Similarly, I cannot claim to be innocent of "bearing false witness" when I said that Paul robbed the liquor store based solely on the fact that I believed it at the time. I also have to show that the belief itself was reasonable. I have to be able to show that I was not motivated by my hatred of Paul to accept weak evidence, but that even somebody who did not hate Paul, if given that same evidence, would have formed the conclusion that Paul robbed the liquor store.
Otherwise, I am guilty of the moral crime of bearing false witness against Paul.
Mistakes
People make mistakes. A woman, alone at home with her children, receives a series of threatening phone calls from somebody who is claiming to be on his way over to kill her and the children. She has called the police, but she lives quite some distance from town. Rain and mud make means that she will not see them for quite some time.
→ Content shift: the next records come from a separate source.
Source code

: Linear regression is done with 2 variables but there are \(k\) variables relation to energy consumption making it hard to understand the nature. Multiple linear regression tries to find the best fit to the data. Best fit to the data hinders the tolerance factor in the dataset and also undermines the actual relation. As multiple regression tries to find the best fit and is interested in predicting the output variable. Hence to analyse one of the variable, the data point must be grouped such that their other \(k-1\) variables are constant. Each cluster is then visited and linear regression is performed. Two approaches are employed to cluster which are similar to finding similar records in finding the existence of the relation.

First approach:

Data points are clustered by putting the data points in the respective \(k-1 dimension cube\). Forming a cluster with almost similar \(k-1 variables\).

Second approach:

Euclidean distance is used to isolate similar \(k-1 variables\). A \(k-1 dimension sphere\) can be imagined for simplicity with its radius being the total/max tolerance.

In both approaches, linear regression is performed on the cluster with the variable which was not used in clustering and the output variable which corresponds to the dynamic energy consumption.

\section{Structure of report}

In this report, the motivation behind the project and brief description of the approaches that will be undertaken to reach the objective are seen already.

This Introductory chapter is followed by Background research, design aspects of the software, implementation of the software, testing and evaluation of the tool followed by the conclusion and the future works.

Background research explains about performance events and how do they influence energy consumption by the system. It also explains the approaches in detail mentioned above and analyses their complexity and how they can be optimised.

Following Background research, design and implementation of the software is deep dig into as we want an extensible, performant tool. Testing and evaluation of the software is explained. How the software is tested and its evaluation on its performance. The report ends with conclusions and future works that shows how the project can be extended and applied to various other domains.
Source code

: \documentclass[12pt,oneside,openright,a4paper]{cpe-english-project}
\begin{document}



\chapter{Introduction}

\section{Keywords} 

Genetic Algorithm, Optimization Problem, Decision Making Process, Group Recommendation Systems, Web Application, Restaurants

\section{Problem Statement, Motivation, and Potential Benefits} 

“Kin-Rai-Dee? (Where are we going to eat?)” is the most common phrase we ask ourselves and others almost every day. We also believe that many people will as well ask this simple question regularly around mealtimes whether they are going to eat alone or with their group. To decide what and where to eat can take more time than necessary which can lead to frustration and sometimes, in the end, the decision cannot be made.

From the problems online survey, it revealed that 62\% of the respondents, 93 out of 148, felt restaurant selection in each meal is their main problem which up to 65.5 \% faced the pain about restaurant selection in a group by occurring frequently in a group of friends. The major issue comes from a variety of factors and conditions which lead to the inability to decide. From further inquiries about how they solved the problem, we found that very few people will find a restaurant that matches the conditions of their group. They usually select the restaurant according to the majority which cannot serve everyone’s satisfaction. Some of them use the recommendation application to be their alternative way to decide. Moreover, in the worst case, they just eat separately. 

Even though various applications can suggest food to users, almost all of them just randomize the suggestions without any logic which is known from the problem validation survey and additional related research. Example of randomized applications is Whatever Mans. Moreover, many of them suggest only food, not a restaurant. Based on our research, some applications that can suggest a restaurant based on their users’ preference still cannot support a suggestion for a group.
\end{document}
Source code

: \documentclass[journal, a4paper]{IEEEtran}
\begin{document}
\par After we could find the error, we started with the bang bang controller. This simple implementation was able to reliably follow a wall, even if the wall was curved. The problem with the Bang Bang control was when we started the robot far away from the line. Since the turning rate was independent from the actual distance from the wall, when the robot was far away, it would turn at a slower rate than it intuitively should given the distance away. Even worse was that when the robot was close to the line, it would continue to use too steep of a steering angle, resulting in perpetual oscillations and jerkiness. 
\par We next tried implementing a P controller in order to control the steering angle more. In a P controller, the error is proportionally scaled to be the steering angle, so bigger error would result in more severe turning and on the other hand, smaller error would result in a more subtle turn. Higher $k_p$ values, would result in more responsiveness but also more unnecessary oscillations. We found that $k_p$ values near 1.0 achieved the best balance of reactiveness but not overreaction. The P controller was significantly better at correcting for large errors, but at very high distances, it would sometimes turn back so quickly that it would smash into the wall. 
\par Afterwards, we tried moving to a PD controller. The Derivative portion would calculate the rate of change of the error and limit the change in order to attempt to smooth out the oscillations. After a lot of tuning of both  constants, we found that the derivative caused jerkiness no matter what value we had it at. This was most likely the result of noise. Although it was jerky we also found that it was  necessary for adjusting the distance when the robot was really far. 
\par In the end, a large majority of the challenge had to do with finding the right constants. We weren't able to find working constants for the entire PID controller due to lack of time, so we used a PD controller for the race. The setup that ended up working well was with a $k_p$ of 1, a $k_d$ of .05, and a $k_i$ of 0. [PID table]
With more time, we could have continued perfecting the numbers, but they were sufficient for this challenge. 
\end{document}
In the darkness, she sees somebody coming up her walkway. She shouts at the stranger to go away, but the stranger persists. She does not realize that the storm had forced the stranger's car off the road. The stranger’s child is laying back at the car badly injured. The stranger insists on getting in, so she shoots him, and kills him.
She kills an innocent person.
If she is a person of good moral character, the truth will have a devastating effect on her once she discovers it. However, mistakes happen, and innocent people are killed without the killer being a moral monster.
Mistakes may also lead a person to bear false witness against another without being immoral. However, the person who realizes he has made such a mistake, if he is a person of good moral character, will still feel the moral sting of discovering he has done something he should have done. He will seek to make up for it, even if it was an innocent mistake.
In the absence of these symptoms, we are justified in assuming that the agent really did not have much concern over whether he was doing the right thing. We have reason to suspect that we are dealing with somebody who does not have the regard for truth that he should have. The person who too eagerly embraces falsehood and accepts it as true cannot truly be said to be faithful to the value of truth.
2 comments:
You went a different direction than I suspected. I happen to agree with the headline and opening sentence, but my interpretation is different. In fact, it comes from my own fundamentalist Christian father.
He acutally saw the biblical language as a loophole, allowing some lies to slip past and not count as sins. Only those that rose to the level of "bearing false witness" were sins.
When your girlfriend asks "do I look fat?", it is not a moral sin to say "no, you look great" even if you actually believe "yes, actually, you are huge." (I suppose it would be even BETTER if you actually believed your little white lie, but if not, I think the lie is acceptable in this case.)
Yes, there are some lies that are acceptable.
Another example is the practical joke (as long as it is actually funny), or the surprise party.
One of the characteristics of these lies, however, is the assumed consent of the person being lied to. One assumes that the individual desires that the lie be told. This is why the practical joke actually has to be funny. If the joke is cruel, rather than funny, then the lie is not so easily forgiven.
It is an added complexity, but not one that (I think) challenges the model that I described above.